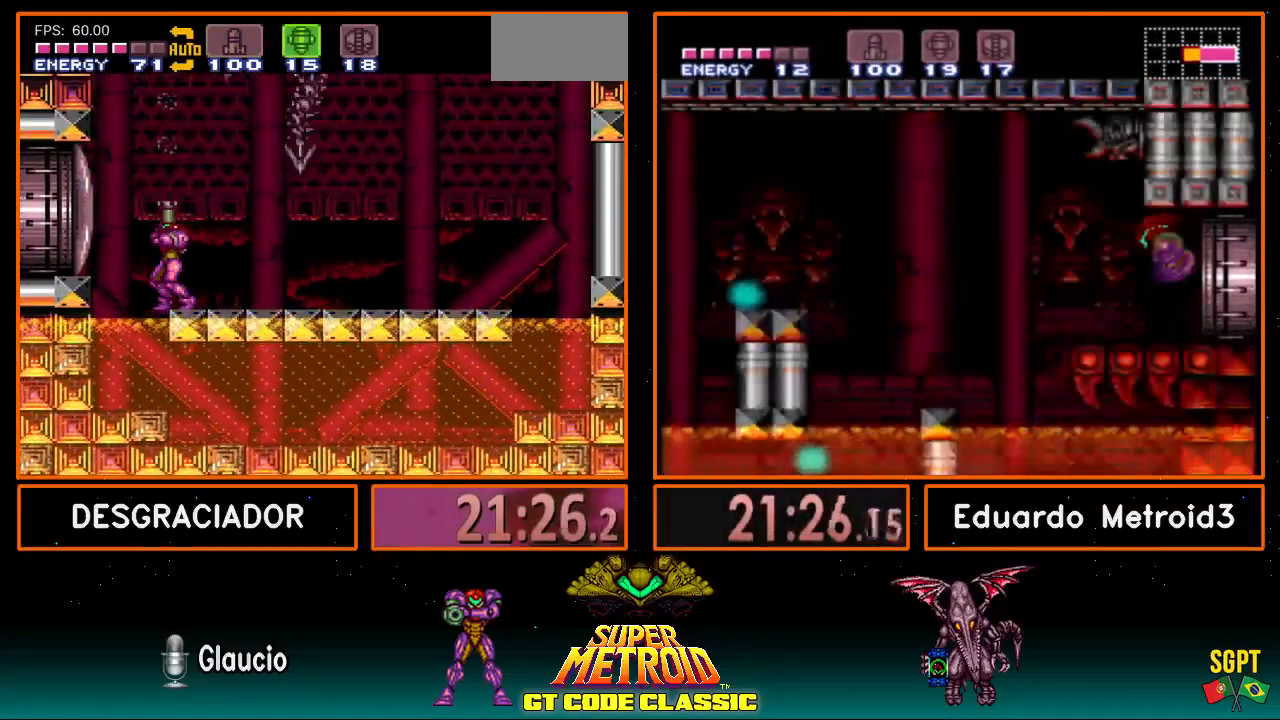
{"buttons": ["DPAD_UP"], "events": []}
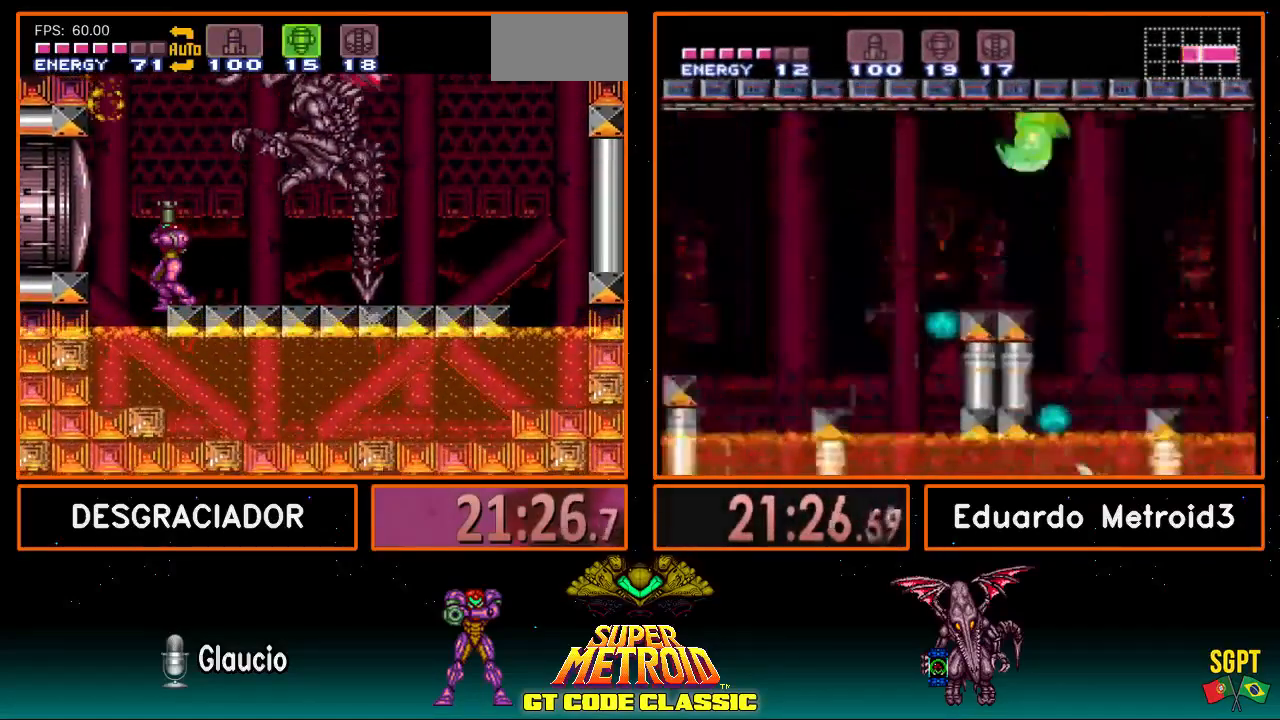
{"buttons": ["DPAD_UP"], "events": []}
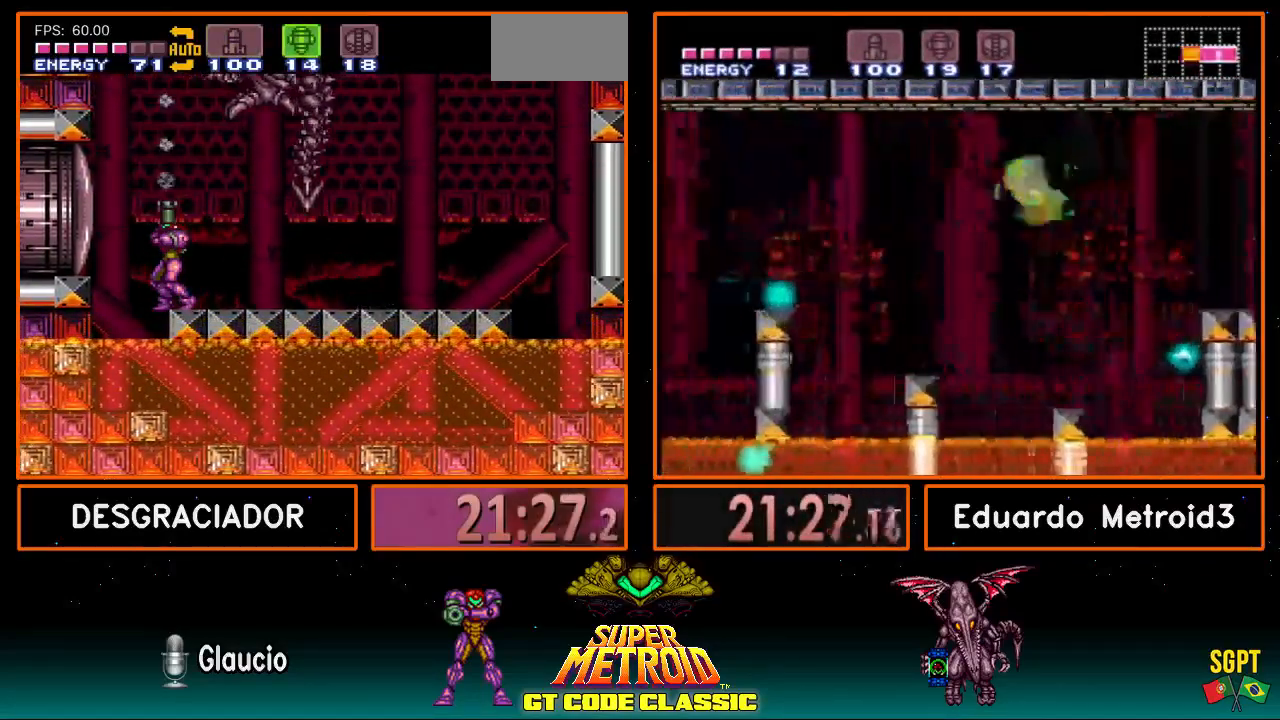
{"buttons": ["DPAD_UP"], "events": []}
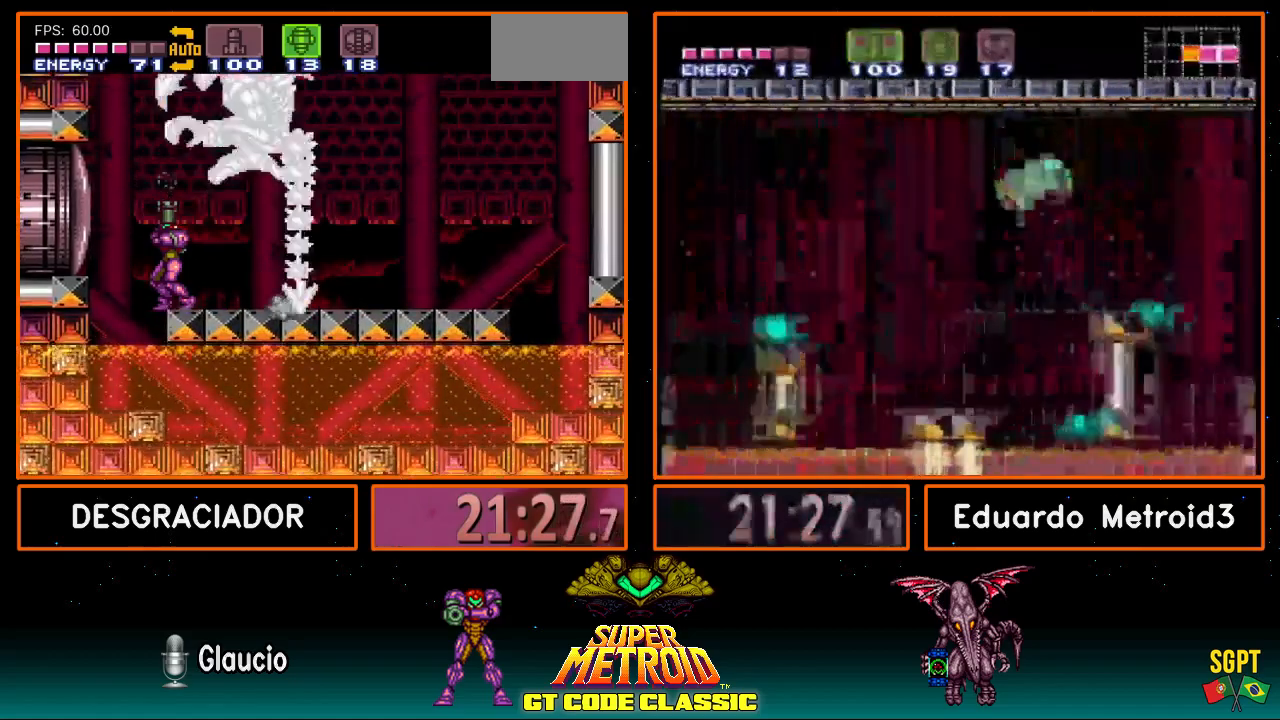
{"buttons": [], "events": [[483, "DPAD_UP", "up"]]}
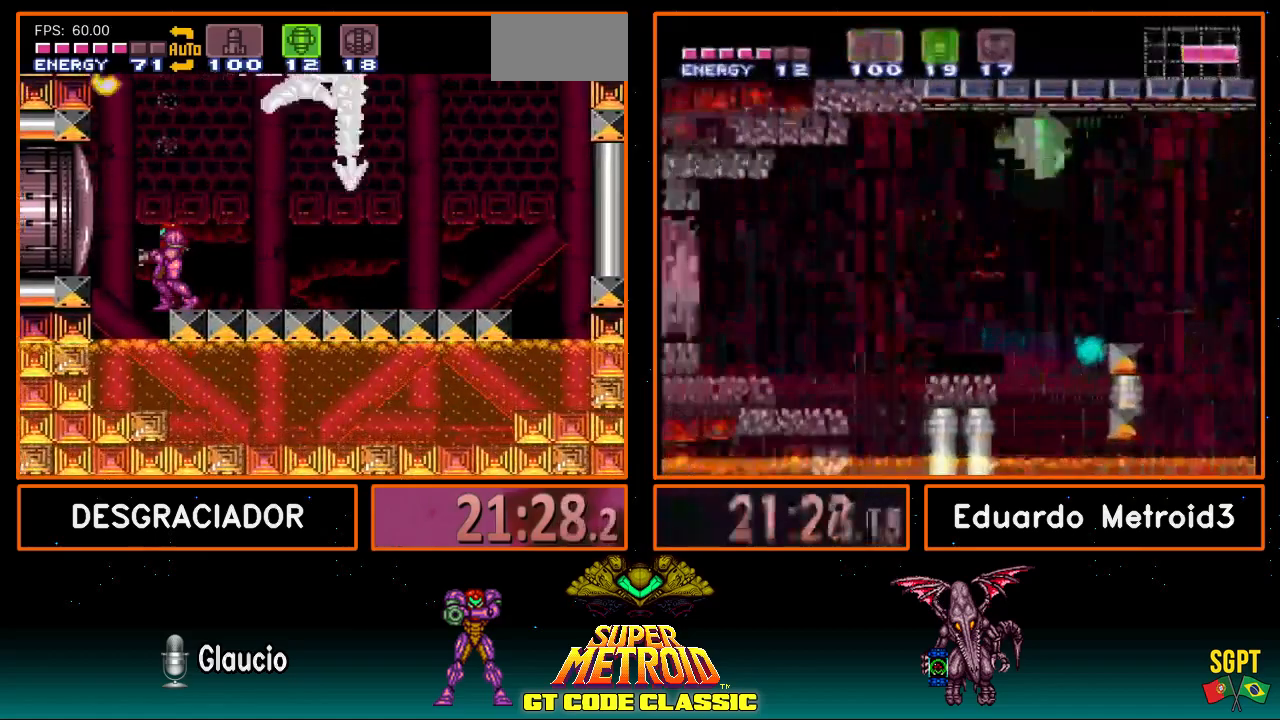
{"buttons": [], "events": [[67, "SELECT", "down"], [150, "SELECT", "up"], [400, "Y", "down"], [467, "Y", "up"]]}
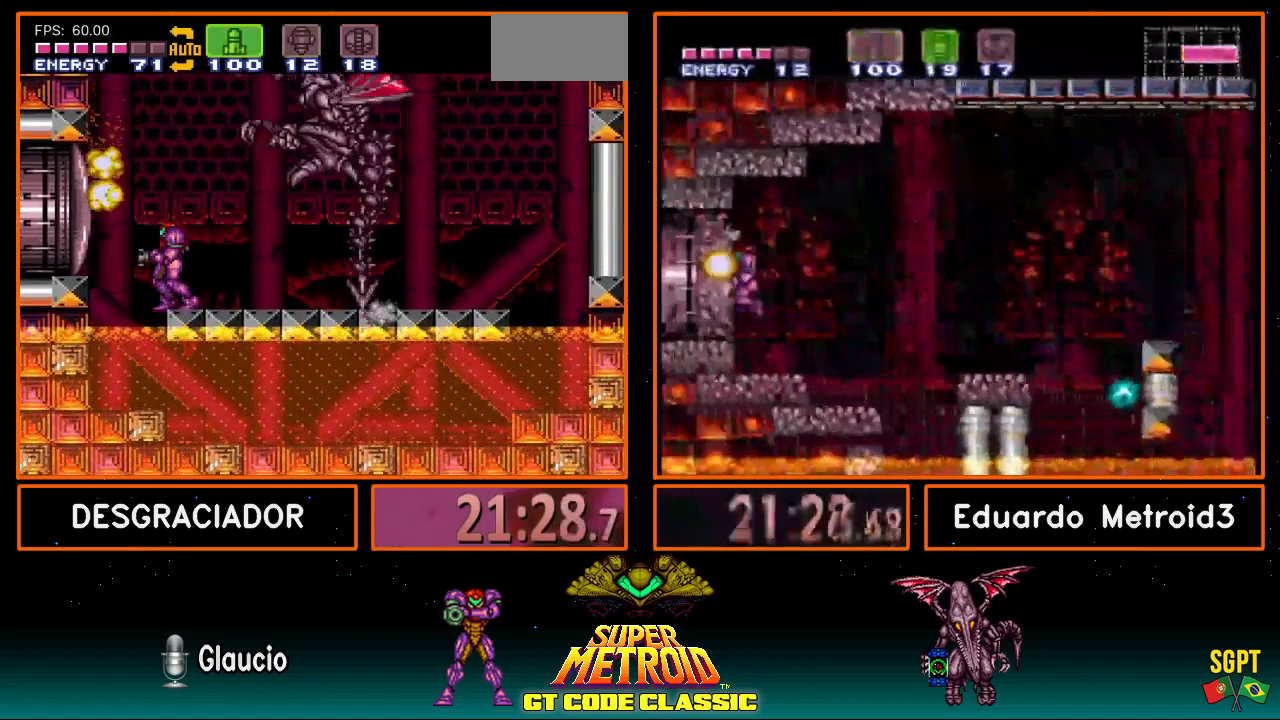
{"buttons": ["DPAD_UP"], "events": [[100, "Y", "down"], [150, "Y", "up"], [217, "DPAD_UP", "down"]]}
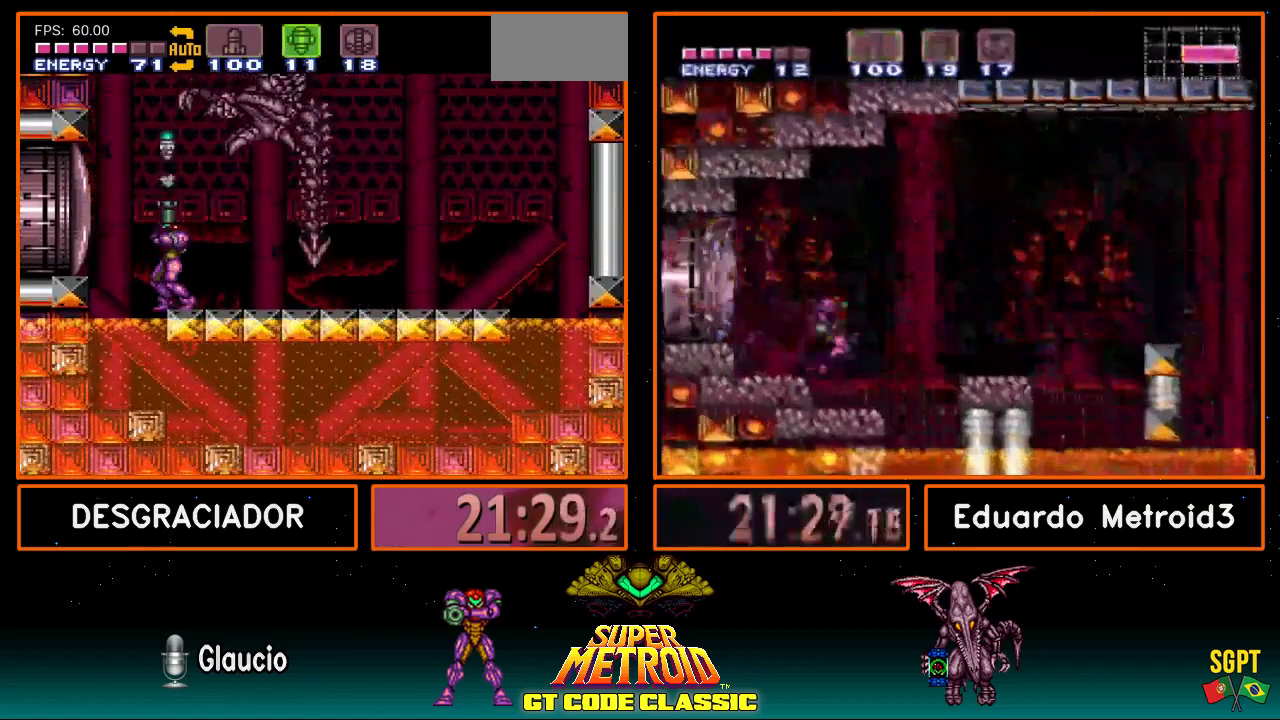
{"buttons": [], "events": [[483, "DPAD_UP", "up"]]}
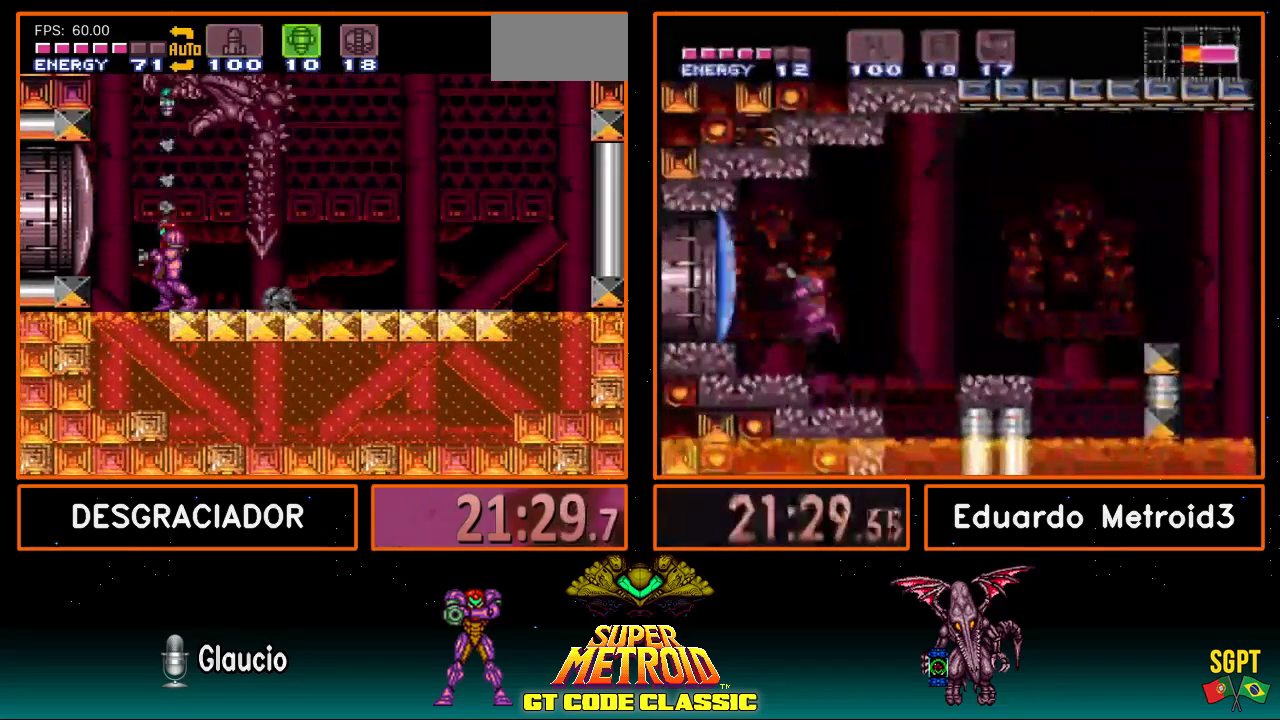
{"buttons": [], "events": [[67, "SELECT", "down"], [167, "SELECT", "up"], [367, "DPAD_UP", "down"], [417, "DPAD_UP", "up"]]}
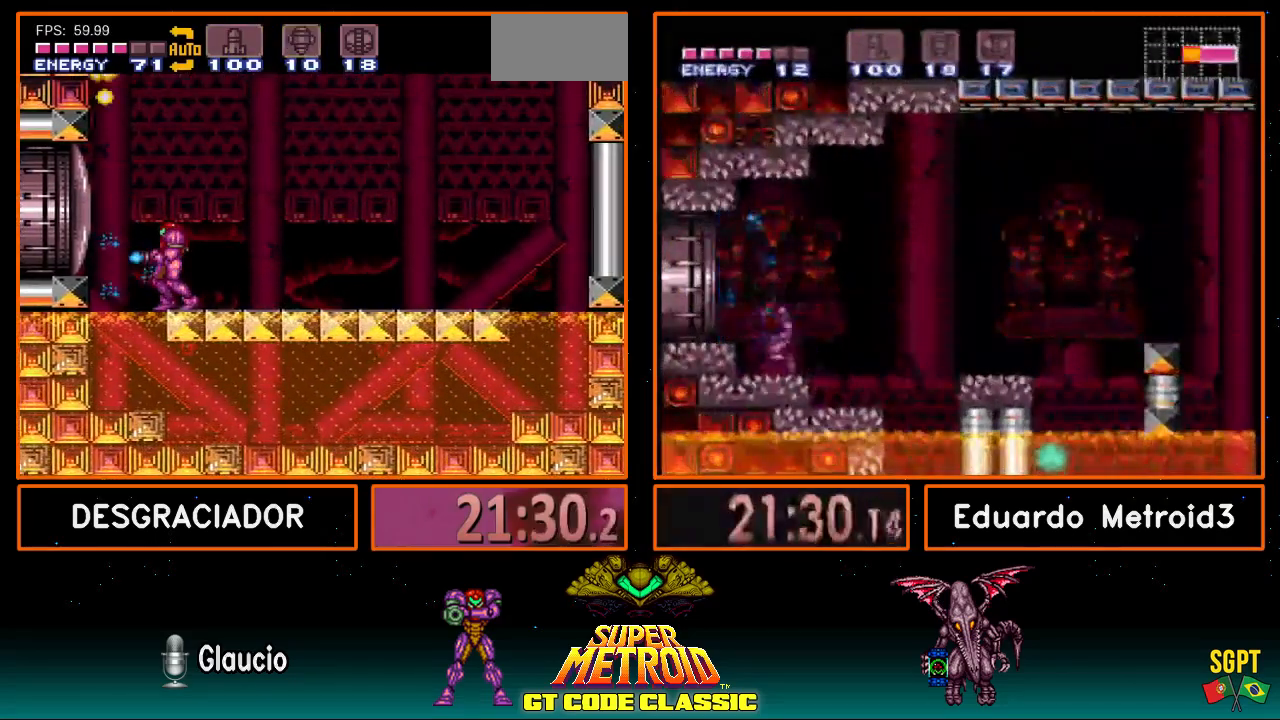
{"buttons": ["DPAD_RIGHT"], "events": [[67, "DPAD_RIGHT", "down"], [383, "DPAD_RIGHT", "up"], [483, "DPAD_RIGHT", "down"]]}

++++++++++++++++++++

ACTION ITEM: Restate the listing above word for word and skip each picture.

ANSWER AREA:
{"buttons": ["DPAD_UP"], "events": []}
{"buttons": ["DPAD_UP"], "events": []}
{"buttons": ["DPAD_UP"], "events": []}
{"buttons": [], "events": [[483, "DPAD_UP", "up"]]}
{"buttons": [], "events": [[67, "SELECT", "down"], [150, "SELECT", "up"], [400, "Y", "down"], [467, "Y", "up"]]}
{"buttons": ["DPAD_UP"], "events": [[100, "Y", "down"], [150, "Y", "up"], [217, "DPAD_UP", "down"]]}
{"buttons": [], "events": [[483, "DPAD_UP", "up"]]}
{"buttons": [], "events": [[67, "SELECT", "down"], [167, "SELECT", "up"], [367, "DPAD_UP", "down"], [417, "DPAD_UP", "up"]]}
{"buttons": ["DPAD_RIGHT"], "events": [[67, "DPAD_RIGHT", "down"], [383, "DPAD_RIGHT", "up"], [483, "DPAD_RIGHT", "down"]]}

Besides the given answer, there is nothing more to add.